Hasta los años 90 predominó el realismo socialista, la narrativa de la revolución, que el crítico y ensayista Armando Pereira ha estudiado en su libro Novela de la Revolución Cubana. Este autor divide el tránsito de la novela cubana en tres décadas, cada una con rasgos específicos: de una narrativa épica que da cuenta de la insurrección armada y de las luchas populares que derrocaron a Batista (autores como Soler Puig, Jesús Díaz y José Lorenzo Fuentes), a aquellos textos que tratan del problema del intelectual de transición (como en Memorias del subdesarrollo, de Edmundo Desnoes; o La situación, de Lisandro Otero); de una escritura barroca que pone énfasis en el lenguaje (Paradiso, de Lezama), al realismo socialista de los setentas (por ejemplo, La última mujer y el próximo combate, de Cofiño López) y a la novela-testimonio de Miguel Barnet, para finalizar con una literatura de índole intimista a partir de los años ochenta, representada por autores como Senel Paz y Antón Arrufat. El lector se percata de que el tema épico de la revolución se va quedando atrás para llegar a una novela con motivaciones más personales. Pereira emprende la búsqueda de esa Revolución, de ese cambio social radical que motivó la creación de una nueva literatura y de cómo esa literatura se ha transformado dentro de la misma Revolución. En la evolución de las letras cubanas, las propuestas épicas se van perdiendo paulatina-mente. Antes ocurrió lo mismo en México respecto de la Revolución Mexicana.
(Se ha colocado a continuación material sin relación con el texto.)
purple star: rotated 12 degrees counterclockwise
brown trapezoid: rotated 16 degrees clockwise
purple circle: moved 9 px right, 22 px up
En 1991 el escritor cubano Senel Paz publica lo que se ha considerado un libro de ruptura: el relato El lobo, el bosque y el hombre nuevo. Los alcances sociales de una obra literaria son determinados por muchos factores, y de éstos, acaso el más decisivo sea el contexto cultural, la tradición de la sociedad donde surgen los textos. Arnold Hauser sostiene que «toda obra de arte se produce por la tensión entre una serie de propósitos y una serie de obstáculos». El lobo, el bosque y el hombre nuevo no deja de ser —si atendemos el contexto histórico y político de Cuba— una obra de ruptura; ruptura que quizá no sea notoria para la mayoría de los lectores no cubanos.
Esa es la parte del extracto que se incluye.